Dog owners should be aware that in no way is CPR a guarantee that a dog will start breathing again. “Papers have shown that the actual success rate of CPR is not great, which is the same as for people,” says Armelle de Laforcade, DVM, an emergency and critical care veterinarian at Tufts. “We can in many cases get the heart beating again, but the dog will have a high chance of arresting again or not leaving the hospital.”

In certain types of instances, however, CPR has a higher chance of success, and in those cases, Dr. de Laforcade says, “we try to be very aggressive.”
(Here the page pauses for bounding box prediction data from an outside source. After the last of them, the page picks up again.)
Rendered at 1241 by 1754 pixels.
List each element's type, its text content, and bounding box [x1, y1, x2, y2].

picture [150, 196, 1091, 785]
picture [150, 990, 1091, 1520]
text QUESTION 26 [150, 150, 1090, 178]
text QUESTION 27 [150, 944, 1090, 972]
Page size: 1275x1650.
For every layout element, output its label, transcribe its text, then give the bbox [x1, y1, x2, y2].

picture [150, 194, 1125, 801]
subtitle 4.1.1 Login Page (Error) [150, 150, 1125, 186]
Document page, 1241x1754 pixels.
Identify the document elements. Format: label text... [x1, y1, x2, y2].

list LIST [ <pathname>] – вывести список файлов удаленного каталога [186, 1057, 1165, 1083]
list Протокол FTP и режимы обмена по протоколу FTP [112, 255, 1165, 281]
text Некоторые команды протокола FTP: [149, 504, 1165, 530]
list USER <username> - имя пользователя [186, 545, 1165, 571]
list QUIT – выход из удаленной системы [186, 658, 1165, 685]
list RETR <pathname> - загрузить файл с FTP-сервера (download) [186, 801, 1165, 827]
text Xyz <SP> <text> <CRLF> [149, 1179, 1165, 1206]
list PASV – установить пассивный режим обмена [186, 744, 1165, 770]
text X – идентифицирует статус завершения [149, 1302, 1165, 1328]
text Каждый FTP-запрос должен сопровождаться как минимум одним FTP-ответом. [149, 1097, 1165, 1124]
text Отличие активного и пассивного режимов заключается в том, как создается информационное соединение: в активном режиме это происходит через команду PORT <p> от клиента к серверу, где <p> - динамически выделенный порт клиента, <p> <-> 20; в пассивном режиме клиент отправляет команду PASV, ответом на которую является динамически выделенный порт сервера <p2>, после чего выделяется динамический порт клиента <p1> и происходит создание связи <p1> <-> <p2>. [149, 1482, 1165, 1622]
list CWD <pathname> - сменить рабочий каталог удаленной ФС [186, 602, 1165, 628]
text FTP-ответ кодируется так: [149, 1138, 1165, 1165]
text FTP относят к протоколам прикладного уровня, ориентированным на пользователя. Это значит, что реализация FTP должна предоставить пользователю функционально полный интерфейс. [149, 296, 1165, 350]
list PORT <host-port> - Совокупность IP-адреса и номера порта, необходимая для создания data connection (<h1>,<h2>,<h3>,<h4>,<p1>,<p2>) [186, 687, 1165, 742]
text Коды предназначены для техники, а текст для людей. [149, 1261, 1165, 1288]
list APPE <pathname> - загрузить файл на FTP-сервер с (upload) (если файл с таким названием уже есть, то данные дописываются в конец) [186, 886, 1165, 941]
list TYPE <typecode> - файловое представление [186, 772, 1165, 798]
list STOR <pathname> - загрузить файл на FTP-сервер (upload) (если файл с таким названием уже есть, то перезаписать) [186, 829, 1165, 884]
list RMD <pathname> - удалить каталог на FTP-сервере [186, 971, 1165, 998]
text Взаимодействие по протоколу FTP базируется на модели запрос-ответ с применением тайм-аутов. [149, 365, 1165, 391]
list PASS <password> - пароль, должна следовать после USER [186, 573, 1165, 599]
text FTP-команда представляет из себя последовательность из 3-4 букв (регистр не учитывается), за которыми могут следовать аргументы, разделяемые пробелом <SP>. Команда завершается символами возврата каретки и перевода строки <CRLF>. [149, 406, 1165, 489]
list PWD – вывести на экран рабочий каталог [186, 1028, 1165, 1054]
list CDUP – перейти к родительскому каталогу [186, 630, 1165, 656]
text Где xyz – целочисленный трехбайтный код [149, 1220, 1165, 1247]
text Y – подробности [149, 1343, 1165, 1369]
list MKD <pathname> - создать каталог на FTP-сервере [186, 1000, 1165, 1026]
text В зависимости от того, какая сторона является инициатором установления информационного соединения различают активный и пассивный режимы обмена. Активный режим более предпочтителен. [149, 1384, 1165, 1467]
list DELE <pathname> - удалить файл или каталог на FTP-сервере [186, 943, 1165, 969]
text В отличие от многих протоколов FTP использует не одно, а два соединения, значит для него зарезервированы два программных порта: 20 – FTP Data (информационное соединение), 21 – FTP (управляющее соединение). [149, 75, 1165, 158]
One of those instances is a dog who’s healthy and has an anesthetic complication during surgery. Many times, such dogs undergo CPR and end up “back home with their families,” Dr. de Laforcade notes. “We did a study at Tufts that showed that animals that die under anesthesia are more likely to leave the hospital after CPR than animals who get CPR for other reasons,” she points out. A dog who has a fit of vomiting and whose heart slows down because the vomiting affects vagal tone may also do fine with CPR. With chest compressions and some drugs, the animal starts breathing normally again. A little tear in the lung that causes air to leak out and breathing to become compromised, perhaps from a car accident, can also result in successful CPR because the dog’s other organs and systems are all fine.

Veterinary nurses (vet technicians, as they are called formally) can receive certification in CPR as well as veterinarians themselves. Part of the training is learning how to do effective chest compressions to get a return of circulation, that is, to promote blood flow to the brain and all other body systems. “People are more or less shaped the same,” Dr. de Laforcade says, “but with dogs, you have a 3-pound Chihuahua and a 200-pound mastiff. Getting blood to flow so that oxygen is delivered to the brain, the heart, and the lungs is going to be different for the two animals. If you have a small animal, it’s easier to physically compress the heart and cause the blood to move forward. The bigger the dog, the harder it is to compress the heart through the chest. It’s tricky.”

That’s what some of the training is about. “You have to give good-strength compressions and not go too fast,” Dr. de Laforcade says. “The heart needs time to fill between beats.”